Another aspect is online services. With such a large-scale model, how to release it online, and how to maintain the consistency of online data when updating the model, are always difficult. The model is large and there are many corresponding features, so where are these features stored? Offline features can be cached, what about real-time features, and data needs to be communicated, can it be real-time? If the model cannot be loaded into the memory by a single machine, the difficulty will be another order of magnitude.
Taken together, the large-scale LR model is a test of the team's engineering system capabilities. From another perspective, this is an industrial-grade philosophy, pursuing universality, pursuing efficiency, reducing the model's dependence on individual algorithms, and defeating small workshop-style feature engineering by stacking a large number of features, full of violent aesthetics.

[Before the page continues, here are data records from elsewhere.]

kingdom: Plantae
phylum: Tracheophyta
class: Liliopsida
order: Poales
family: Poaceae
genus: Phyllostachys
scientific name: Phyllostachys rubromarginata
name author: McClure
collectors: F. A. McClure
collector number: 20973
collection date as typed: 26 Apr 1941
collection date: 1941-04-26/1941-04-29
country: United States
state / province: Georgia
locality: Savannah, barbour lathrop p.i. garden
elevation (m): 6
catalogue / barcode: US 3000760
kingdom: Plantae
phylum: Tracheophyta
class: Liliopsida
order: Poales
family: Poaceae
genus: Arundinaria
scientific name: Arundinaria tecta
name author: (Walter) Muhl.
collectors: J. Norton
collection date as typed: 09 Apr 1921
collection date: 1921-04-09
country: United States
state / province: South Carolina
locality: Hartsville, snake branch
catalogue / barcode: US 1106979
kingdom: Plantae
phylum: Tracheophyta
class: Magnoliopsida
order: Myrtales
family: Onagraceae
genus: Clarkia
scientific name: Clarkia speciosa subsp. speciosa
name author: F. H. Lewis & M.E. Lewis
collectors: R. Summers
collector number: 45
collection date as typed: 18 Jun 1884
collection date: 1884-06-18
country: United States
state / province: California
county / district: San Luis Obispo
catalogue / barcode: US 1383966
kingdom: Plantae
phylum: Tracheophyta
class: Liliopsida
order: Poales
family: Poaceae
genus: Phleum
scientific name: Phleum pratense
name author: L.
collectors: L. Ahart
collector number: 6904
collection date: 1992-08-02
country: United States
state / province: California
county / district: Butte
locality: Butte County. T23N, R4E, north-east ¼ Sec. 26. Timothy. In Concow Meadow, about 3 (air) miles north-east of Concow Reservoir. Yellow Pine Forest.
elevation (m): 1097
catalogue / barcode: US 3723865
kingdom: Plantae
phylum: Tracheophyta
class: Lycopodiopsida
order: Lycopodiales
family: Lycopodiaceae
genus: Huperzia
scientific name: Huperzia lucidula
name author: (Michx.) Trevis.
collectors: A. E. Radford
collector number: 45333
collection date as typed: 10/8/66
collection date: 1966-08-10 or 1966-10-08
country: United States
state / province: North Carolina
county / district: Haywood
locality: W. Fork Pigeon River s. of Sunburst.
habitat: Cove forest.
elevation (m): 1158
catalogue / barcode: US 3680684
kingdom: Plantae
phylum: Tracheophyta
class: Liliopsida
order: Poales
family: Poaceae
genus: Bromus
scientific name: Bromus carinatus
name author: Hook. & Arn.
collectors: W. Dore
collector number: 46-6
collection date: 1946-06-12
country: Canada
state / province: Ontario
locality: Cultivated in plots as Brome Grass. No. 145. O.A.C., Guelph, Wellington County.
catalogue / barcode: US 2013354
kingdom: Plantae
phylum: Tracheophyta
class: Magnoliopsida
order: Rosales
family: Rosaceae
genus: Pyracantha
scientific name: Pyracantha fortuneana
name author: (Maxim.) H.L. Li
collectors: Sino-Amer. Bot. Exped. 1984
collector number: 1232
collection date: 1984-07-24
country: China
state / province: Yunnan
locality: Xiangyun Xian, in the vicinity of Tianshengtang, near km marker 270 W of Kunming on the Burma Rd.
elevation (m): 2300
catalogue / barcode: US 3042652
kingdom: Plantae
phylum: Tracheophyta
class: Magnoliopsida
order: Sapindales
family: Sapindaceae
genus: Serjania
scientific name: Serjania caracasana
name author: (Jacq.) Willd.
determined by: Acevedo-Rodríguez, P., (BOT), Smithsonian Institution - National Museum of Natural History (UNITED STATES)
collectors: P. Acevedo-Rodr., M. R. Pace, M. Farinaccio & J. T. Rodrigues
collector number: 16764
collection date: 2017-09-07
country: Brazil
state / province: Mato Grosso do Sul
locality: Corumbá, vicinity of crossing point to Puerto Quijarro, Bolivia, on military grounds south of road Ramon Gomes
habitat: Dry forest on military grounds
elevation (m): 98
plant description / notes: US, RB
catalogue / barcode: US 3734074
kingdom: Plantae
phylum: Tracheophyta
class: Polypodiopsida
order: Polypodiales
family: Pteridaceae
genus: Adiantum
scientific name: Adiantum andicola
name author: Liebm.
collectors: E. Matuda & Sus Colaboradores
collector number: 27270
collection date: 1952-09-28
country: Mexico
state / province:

3. Why do you want to engage in deep learning? Because of efficiency
The large-scale LR above seems to be a "dumb method". In recent years, the industry has invested heavily in deep learning, which is another promising path. To be honest, most of the deep learning in recommendation and search has not achieved as impressive results as the image field. But it has a fatal temptation-no or a small amount of artificial feature engineering.
This solution is not improved compared to the previous model, but it does not require feature engineering, so it can bring huge efficiency improvements. If you want to make a more general solution, in terms of business, it may have required several classmates to hum and hum for several months of feature engineering. Now the deep learning solution can be quickly developed.